• WHAT YOU SHOULD DO:
Reproduce every one of the records below line for line, without changing any character.

>>>

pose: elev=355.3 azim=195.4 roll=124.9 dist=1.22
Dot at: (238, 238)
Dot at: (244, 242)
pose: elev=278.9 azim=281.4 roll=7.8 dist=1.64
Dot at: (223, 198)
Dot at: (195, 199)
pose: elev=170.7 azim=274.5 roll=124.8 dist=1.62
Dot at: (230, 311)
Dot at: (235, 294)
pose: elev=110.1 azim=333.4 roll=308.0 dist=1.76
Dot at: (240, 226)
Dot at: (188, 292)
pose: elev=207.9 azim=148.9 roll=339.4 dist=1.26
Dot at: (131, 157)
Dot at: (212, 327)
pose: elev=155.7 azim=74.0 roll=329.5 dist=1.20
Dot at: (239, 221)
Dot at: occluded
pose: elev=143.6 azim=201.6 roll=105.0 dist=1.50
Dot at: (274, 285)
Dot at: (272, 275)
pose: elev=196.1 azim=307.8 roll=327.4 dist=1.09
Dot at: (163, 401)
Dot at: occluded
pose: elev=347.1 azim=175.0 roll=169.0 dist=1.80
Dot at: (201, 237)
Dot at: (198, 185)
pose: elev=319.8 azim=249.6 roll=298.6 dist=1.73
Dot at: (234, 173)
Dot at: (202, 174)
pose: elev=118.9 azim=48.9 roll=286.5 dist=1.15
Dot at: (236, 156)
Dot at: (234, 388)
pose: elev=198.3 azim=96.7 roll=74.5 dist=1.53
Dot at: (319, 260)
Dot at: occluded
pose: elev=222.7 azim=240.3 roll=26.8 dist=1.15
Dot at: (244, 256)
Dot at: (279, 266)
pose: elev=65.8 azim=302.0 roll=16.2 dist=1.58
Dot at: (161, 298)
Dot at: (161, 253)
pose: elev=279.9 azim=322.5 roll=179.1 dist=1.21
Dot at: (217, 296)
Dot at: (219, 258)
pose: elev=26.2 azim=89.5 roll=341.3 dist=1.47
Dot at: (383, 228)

<<<

• THE REPLY:
pose: elev=355.3 azim=195.4 roll=124.9 dist=1.22
Dot at: (238, 238)
Dot at: (244, 242)
pose: elev=278.9 azim=281.4 roll=7.8 dist=1.64
Dot at: (223, 198)
Dot at: (195, 199)
pose: elev=170.7 azim=274.5 roll=124.8 dist=1.62
Dot at: (230, 311)
Dot at: (235, 294)
pose: elev=110.1 azim=333.4 roll=308.0 dist=1.76
Dot at: (240, 226)
Dot at: (188, 292)
pose: elev=207.9 azim=148.9 roll=339.4 dist=1.26
Dot at: (131, 157)
Dot at: (212, 327)
pose: elev=155.7 azim=74.0 roll=329.5 dist=1.20
Dot at: (239, 221)
Dot at: occluded
pose: elev=143.6 azim=201.6 roll=105.0 dist=1.50
Dot at: (274, 285)
Dot at: (272, 275)
pose: elev=196.1 azim=307.8 roll=327.4 dist=1.09
Dot at: (163, 401)
Dot at: occluded
pose: elev=347.1 azim=175.0 roll=169.0 dist=1.80
Dot at: (201, 237)
Dot at: (198, 185)
pose: elev=319.8 azim=249.6 roll=298.6 dist=1.73
Dot at: (234, 173)
Dot at: (202, 174)
pose: elev=118.9 azim=48.9 roll=286.5 dist=1.15
Dot at: (236, 156)
Dot at: (234, 388)
pose: elev=198.3 azim=96.7 roll=74.5 dist=1.53
Dot at: (319, 260)
Dot at: occluded
pose: elev=222.7 azim=240.3 roll=26.8 dist=1.15
Dot at: (244, 256)
Dot at: (279, 266)
pose: elev=65.8 azim=302.0 roll=16.2 dist=1.58
Dot at: (161, 298)
Dot at: (161, 253)
pose: elev=279.9 azim=322.5 roll=179.1 dist=1.21
Dot at: (217, 296)
Dot at: (219, 258)
pose: elev=26.2 azim=89.5 roll=341.3 dist=1.47
Dot at: (383, 228)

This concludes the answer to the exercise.